I like the imperialistic trait as it gives you better and better builds as the game progresses, and I like to war more than seek other types of wins. I use to build the GW all the time just for the synergy. You do get ALOT of GG's. By late mid-game I could be approaching 2 military producition cities with the war accademy in each and pumping out level 3 units. I liked this because I could keep my civ in bureaucracy or free speech and organized religion while my military cities kept the same benifits as vassalage and theocracy. As others have posted, I have started straying away from the GW because it mainly helps in defensive wars. My strategy was to set up a road network next to my target's borders, goad them into attacking, then defeat the majority of the enemy's army on my turf then start taking his cities. After taking the first city, I would settle again into a more defensive posture for the enemy's attempt to retake the city. All this time trying to rack up a many GG points as possible. From there take cities at a rate my economy could support. By doing this I was hoping to circumvent the WW mechanics as much as possible and allow me to stay in a state of war for longer periods of time. My problem with my strategy is I could never reliably get the target civ to attack me even after many turns of demands. So I had to start declaring war and bringing the fight to them, which basically eliminated the benefits of the GW except on defending captured cities which didn't seem to be that large of a part of the wars. The GW also allowed me to trained my new units at will with barbs and didn't have to worry about protecting my workers. Or I could let the barbs slide around my borders and molest the other civs.
I have always found Cyrus very attractive, except for his UU, which I feel is to easily countered. His UB with HR can make some decent size cities to make up for his lack of financial traits. Instead of upgrading in the early years, use obsolete units for MP. Use them as upgrades if the enemy does flank you and get into your interior.
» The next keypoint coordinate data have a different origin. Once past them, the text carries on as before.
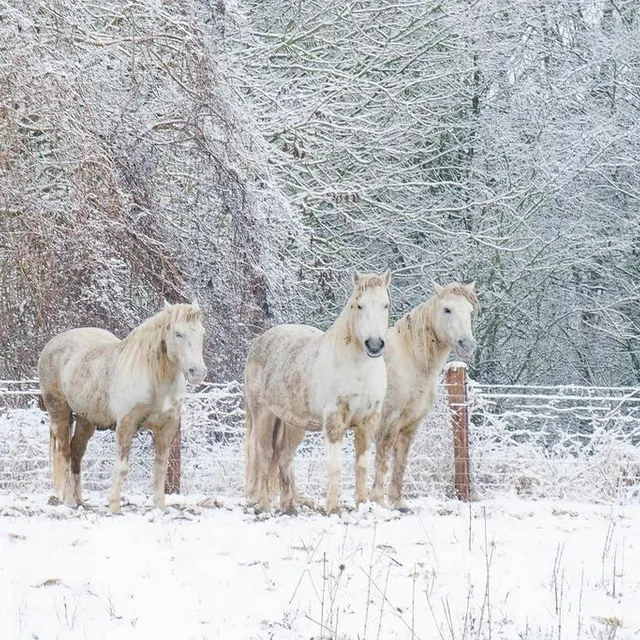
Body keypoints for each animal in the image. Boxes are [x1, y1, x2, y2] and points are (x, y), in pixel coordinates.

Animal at [37, 301, 207, 512]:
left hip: (86, 420)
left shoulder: (167, 427)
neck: (154, 378)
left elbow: (160, 467)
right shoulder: (126, 425)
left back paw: (80, 500)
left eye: (202, 333)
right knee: (65, 453)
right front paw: (114, 506)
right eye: (178, 333)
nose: (198, 372)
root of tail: (51, 345)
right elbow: (122, 467)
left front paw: (160, 508)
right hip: (59, 412)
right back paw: (69, 501)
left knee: (76, 452)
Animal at [244, 270, 391, 515]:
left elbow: (361, 464)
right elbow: (335, 465)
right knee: (263, 453)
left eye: (386, 305)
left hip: (293, 423)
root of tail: (259, 341)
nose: (374, 345)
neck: (358, 369)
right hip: (263, 414)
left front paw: (362, 505)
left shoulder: (369, 420)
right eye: (358, 305)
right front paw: (333, 508)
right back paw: (264, 505)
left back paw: (289, 506)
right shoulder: (334, 419)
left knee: (283, 457)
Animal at [370, 281, 478, 511]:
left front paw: (399, 502)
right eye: (447, 309)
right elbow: (383, 458)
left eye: (470, 311)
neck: (410, 362)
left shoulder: (411, 423)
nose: (467, 345)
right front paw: (378, 501)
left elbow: (401, 460)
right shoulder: (388, 420)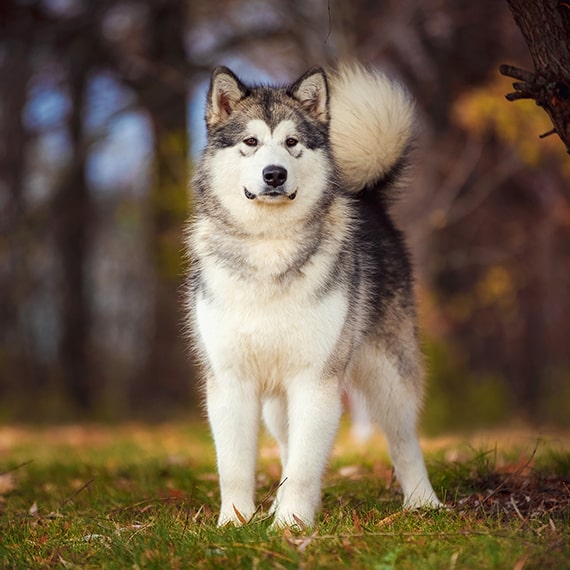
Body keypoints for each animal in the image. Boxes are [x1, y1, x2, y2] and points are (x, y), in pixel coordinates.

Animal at [184, 61, 442, 524]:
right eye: (251, 141)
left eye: (292, 142)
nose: (275, 174)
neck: (269, 247)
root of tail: (367, 197)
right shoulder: (231, 381)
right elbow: (235, 466)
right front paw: (235, 522)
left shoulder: (316, 381)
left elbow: (305, 466)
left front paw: (291, 524)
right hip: (276, 401)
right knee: (288, 444)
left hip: (388, 374)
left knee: (404, 441)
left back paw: (423, 502)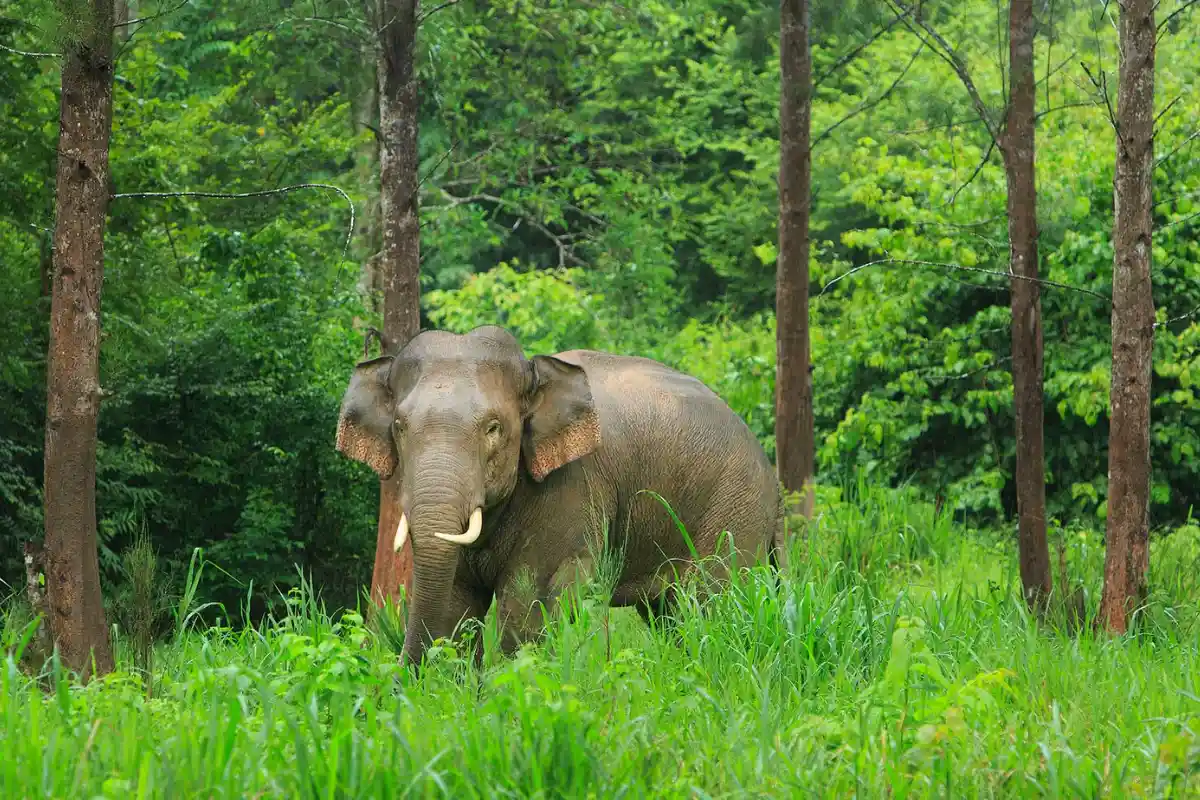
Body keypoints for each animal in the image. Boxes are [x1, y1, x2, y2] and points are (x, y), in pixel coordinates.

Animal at [335, 325, 785, 668]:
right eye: (399, 427)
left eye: (494, 428)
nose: (398, 679)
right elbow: (456, 602)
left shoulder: (571, 486)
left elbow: (529, 599)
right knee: (671, 616)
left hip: (733, 510)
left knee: (713, 603)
I understand what everyone else is saying about the GW, as I said I pretty much quit building it, but, I would love to see how it can be exploited with the imperialistic trait(they do seem to go together). I guess it is a matter of turning something defensive into an offensive resource.
 
elephants counter x-bows just fine. horsearchers are also quite ok...
 
I'd vote with CivSeta that speed of rush trumps everything else. Immortals are a great cheap early unit, but even a couple fortified spears can ruin your day. I've destroyed an entire stack of immortals trying to take an enemy capital too late (50% cultural defense, 1 spear, 1 archer). However, if you can hit early enough, before spears, it's a very different story :king:

For immortals to really shine you need to get them on the offense while they face only archers and axes.